Shut Down and Decommission Nodes

Shutting down and decommissioning agent nodes

In DC/OS 1.12 and later, deleting a node involves two steps:

  • Telling DC/OS to mark the node as GONE
  • Stopping the corresponding Mesos slave systemd unit

If your node has gone down in an unplanned way, you only have to Decommission the node.

Decommission the node

When Mesos detects that a node has stopped, it puts the node in the UNREACHABLE state because Mesos does not know if the node is temporarily stopped and will come back online, or if it is permanently stopped. You can explicitly tell Mesos to put a node in the GONE state if you know a node will not come back.

Once a node is decommissioned, the corresponding agent ID is marked as GONE internally and not allowed to come back and re-register with the master. Any tasks running on the node are transitioned to TASK_GONE_BY_OPERATOR state. If these tasks were using Local Persistent Volumes, the responsible framework will abandon these Local Persistent Volumes once they are notified of the agent being gone. They will automatically create new tasks with new reservations and volumes on other suitable agents.

You should decommission nodes in the following situations.

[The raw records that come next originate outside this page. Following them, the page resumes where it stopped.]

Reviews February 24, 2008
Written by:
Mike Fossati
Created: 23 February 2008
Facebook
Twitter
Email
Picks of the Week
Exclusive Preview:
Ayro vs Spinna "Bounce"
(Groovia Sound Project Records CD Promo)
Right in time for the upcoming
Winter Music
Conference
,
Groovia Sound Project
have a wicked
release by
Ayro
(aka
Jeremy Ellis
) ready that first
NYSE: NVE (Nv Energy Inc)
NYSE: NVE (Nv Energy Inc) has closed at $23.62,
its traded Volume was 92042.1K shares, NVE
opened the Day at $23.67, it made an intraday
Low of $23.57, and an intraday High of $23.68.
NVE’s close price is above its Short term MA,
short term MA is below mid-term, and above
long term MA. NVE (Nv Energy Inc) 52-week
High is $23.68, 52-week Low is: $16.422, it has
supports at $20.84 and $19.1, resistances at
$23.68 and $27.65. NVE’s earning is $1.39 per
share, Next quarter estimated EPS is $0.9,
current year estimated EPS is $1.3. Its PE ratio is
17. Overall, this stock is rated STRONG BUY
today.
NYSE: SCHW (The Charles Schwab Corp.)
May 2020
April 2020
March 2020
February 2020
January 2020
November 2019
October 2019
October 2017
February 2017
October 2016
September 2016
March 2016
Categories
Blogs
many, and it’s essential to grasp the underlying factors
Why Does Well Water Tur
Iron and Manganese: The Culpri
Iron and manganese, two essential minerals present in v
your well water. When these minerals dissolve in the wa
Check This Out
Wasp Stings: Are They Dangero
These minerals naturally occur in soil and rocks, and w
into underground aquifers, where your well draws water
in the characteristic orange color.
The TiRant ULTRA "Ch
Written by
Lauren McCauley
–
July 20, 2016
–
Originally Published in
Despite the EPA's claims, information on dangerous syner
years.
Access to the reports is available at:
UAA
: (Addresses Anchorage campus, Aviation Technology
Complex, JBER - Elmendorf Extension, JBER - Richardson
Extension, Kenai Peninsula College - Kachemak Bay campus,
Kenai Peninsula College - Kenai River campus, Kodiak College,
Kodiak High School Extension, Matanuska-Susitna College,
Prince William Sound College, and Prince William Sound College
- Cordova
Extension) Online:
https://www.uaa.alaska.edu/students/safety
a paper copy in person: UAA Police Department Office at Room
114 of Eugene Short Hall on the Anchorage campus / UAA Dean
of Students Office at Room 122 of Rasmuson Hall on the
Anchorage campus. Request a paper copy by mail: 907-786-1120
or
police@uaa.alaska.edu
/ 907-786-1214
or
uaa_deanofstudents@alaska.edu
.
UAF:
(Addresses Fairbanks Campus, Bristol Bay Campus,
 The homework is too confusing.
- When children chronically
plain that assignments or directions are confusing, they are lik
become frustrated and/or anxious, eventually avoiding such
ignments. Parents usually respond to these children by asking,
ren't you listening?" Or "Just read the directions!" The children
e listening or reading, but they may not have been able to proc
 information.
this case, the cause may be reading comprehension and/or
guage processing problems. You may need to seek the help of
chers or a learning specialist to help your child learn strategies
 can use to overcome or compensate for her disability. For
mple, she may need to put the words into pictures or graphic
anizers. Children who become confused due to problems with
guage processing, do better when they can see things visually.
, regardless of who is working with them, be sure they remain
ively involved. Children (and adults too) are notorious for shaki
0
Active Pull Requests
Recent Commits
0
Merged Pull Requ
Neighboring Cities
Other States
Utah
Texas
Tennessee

  • You are deleting a node, especially if you are deleting multiple nodes. DC/OS is configured to only allow one node to be marked UNREACHABLE every 20 minutes, so if you do not explicitly decommission nodes, it can take a long time for Mesos to mark your nodes as UNREACHABLE and allow services to reschedule tasks on another node.

  • If you are working with stateful services, like the DC/OS data services. It is expensive for stateful services to reschedule tasks, so the services need to know that an agent is not going to come back online before they reschedule.

  • When a node has gone down in an unplanned way.

Enter the following command from the DC/OS CLI to identify the node that is to be decommissioned.

  1. dcos node

Enter the following command from the DC/OS CLI to tell Mesos to mark a node as GONE.

  1. dcos node decommission <mesos-agent-id>

Once the node has been decommissioned (this is equivalent to using the MARK_AGENT_GONE Mesos API), the node will be told to perform the following tasks:

  • Shut down (kill) all executors (tasks) running on the agent node
  • Stop the Mesos slave process (but it will get automatically re-started by systemd)

IMPORTANT: You should decommission a node only if the node will never be coming back (for example, if the EC2 VM is destroyed). Once a node is decommissioned, the corresponding agent ID is marked as GONE internally and not allowed to come back and re-register with the master. Any tasks running on the node are transitioned to TASK_GONE_BY_OPERATOR state.

Shut down the node

If the DC/OS node is still running, the Mesos slave process will continue to try to register (and be disallowed, due to the agent being marked gone). You can stop these attempts by stopping the Mesos slave process, which is run as a systemd unit.

  1. SSH to the agent node you wish to shut down.

  2. Enter the following commands to stop the node.

  • Private agent
  1. sudo sh -c 'systemctl stop dcos-mesos-slave'
  • Public agent
  1. sudo sh -c 'systemctl stop dcos-mesos-slave-public'